◆ What you are asked to do: Give back every record that follows, exactly as written.

[Saved entries]
• • • • •
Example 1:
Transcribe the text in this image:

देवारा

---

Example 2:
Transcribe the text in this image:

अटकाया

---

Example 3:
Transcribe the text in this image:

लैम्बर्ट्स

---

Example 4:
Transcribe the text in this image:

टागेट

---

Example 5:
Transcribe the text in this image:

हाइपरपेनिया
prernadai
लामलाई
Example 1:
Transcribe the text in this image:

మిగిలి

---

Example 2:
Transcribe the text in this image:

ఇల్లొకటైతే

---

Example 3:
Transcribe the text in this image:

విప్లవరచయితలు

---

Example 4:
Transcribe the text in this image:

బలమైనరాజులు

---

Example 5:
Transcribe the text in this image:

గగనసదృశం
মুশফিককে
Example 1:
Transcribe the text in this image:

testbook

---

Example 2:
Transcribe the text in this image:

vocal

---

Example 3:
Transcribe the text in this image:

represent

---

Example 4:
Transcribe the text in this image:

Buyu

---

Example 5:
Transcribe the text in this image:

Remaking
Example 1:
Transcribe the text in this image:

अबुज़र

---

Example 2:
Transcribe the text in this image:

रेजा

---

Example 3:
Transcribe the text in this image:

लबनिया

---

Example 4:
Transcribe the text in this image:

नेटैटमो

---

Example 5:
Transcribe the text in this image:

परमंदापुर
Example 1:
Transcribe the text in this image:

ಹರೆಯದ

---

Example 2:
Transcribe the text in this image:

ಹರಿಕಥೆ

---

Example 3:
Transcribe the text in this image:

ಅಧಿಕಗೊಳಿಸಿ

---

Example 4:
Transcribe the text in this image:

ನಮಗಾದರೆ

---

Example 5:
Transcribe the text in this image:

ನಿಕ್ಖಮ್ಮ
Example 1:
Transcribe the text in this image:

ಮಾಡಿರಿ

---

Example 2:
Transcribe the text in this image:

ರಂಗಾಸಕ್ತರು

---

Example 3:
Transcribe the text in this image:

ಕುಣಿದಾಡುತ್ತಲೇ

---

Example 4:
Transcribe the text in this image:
• • • • •
◆ Response below:
Example 1:
Transcribe the text in this image:

देवारा

---

Example 2:
Transcribe the text in this image:

अटकाया

---

Example 3:
Transcribe the text in this image:

लैम्बर्ट्स

---

Example 4:
Transcribe the text in this image:

टागेट

---

Example 5:
Transcribe the text in this image:

हाइपरपेनिया
prernadai
लामलाई
Example 1:
Transcribe the text in this image:

మిగిలి

---

Example 2:
Transcribe the text in this image:

ఇల్లొకటైతే

---

Example 3:
Transcribe the text in this image:

విప్లవరచయితలు

---

Example 4:
Transcribe the text in this image:

బలమైనరాజులు

---

Example 5:
Transcribe the text in this image:

గగనసదృశం
মুশফিককে
Example 1:
Transcribe the text in this image:

testbook

---

Example 2:
Transcribe the text in this image:

vocal

---

Example 3:
Transcribe the text in this image:

represent

---

Example 4:
Transcribe the text in this image:

Buyu

---

Example 5:
Transcribe the text in this image:

Remaking
Example 1:
Transcribe the text in this image:

अबुज़र

---

Example 2:
Transcribe the text in this image:

रेजा

---

Example 3:
Transcribe the text in this image:

लबनिया

---

Example 4:
Transcribe the text in this image:

नेटैटमो

---

Example 5:
Transcribe the text in this image:

परमंदापुर
Example 1:
Transcribe the text in this image:

ಹರೆಯದ

---

Example 2:
Transcribe the text in this image:

ಹರಿಕಥೆ

---

Example 3:
Transcribe the text in this image:

ಅಧಿಕಗೊಳಿಸಿ

---

Example 4:
Transcribe the text in this image:

ನಮಗಾದರೆ

---

Example 5:
Transcribe the text in this image:

ನಿಕ್ಖಮ್ಮ
Example 1:
Transcribe the text in this image:

ಮಾಡಿರಿ

---

Example 2:
Transcribe the text in this image:

ರಂಗಾಸಕ್ತರು

---

Example 3:
Transcribe the text in this image:

ಕುಣಿದಾಡುತ್ತಲೇ

---

Example 4:
Transcribe the text in this image:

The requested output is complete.